* Kutipan yang Diberikan:

○ ○ ○ ○

Opini Oleh: Muhammad Intania, SH
(Advokat & Pengamat Sosial Politik)
Tulisan kali ini penulis awali dengan pepatah minang yang sarat makna: “Bacakak gajah samo gajah, samuik mati tapijak pijak”. Artinya, jika terjadi konflik antar orang besar (pimpinan), masyarakat badarai menanggung akibatnya. ASN mungkin terbelah, blok antar kelompok semakin tajam, persepsi masyarakat beragam, dan roda pemerintahan tak berjalan sebagaimana mestinya!
Memasuki bulan April 2024, sangat dirasakan dinamika politik Tanah Datar semakin hangat dan semakin menunjukkan kentalnya nuansa “perseteruan” antara Bupati Eka Putra, SE, MM dengan Wakil Bupati Richi Aprian, SH, MH.
Indikator kentalnya perseteruan antara Eka Putra dengan Richi Aprian tersebut dapat dibaca atau disikapi publik sebagai berikut:
- Di masa bulan Ramadhan yang seharusnya bisa menjadi ajang cooling down dan saling maaf memaafkan, namun tidak terlihat kedekatan emosional dan kontak komunikasi head to head diantara kedua pejabat tersebut.

○ ○ ○ ○

* Data Tercatat:
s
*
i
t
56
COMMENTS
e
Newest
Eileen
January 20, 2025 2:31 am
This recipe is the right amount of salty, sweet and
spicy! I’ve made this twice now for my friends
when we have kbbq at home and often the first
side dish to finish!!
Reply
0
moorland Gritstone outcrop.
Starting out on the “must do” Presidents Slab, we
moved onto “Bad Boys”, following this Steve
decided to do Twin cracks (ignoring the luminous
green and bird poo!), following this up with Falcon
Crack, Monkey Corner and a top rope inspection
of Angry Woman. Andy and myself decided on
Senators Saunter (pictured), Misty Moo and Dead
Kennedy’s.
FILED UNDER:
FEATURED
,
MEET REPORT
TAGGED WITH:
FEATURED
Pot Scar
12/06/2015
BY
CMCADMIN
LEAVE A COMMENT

○ ○ ○ ○

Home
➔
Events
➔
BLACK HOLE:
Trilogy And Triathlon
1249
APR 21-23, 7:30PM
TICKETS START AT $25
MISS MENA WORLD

○ ○ ○ ○

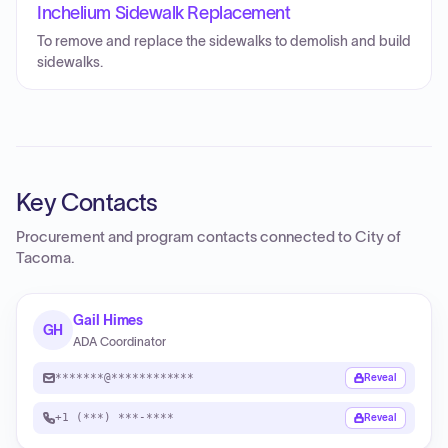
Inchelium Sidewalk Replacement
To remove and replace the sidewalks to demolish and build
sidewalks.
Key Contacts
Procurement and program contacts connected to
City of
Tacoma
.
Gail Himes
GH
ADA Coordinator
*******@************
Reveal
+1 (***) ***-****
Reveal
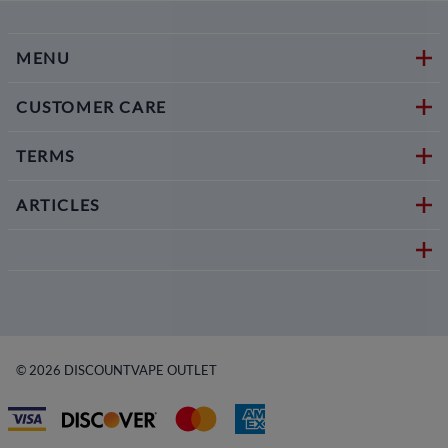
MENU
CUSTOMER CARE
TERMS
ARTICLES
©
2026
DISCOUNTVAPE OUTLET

○ ○ ○ ○

* Permintaan A: Sebutkan semua akibat konflik antarpimpinan yang dirinci dalam opini tentang politik Tanah Datar sesudah penjelasan arti pepatah Minang.
* Permintaan B: Tulis ulang bagian opini tentang politik Tanah Datar, mulai pada kata-kata yang berisi "Memasuki bulan April" dan berhenti sesudah "kedua pejabat tersebut.".

* Jawaban Anda A:
- ASN mungkin terbelah
- Blok antarkelompok semakin tajam
- Persepsi masyarakat beragam
- Roda pemerintahan tak berjalan sebagaimana mestinya

* Jawaban Anda B:
Memasuki bulan April 2024, sangat dirasakan dinamika politik Tanah Datar semakin hangat dan semakin menunjukkan kentalnya nuansa “perseteruan” antara Bupati Eka Putra, SE, MM dengan Wakil Bupati Richi Aprian, SH, MH.
Indikator kentalnya perseteruan antara Eka Putra dengan Richi Aprian tersebut dapat dibaca atau disikapi publik sebagai berikut:
- Di masa bulan Ramadhan yang seharusnya bisa menjadi ajang cooling down dan saling maaf memaafkan, namun tidak terlihat kedekatan emosional dan kontak komunikasi head to head diantara kedua pejabat tersebut.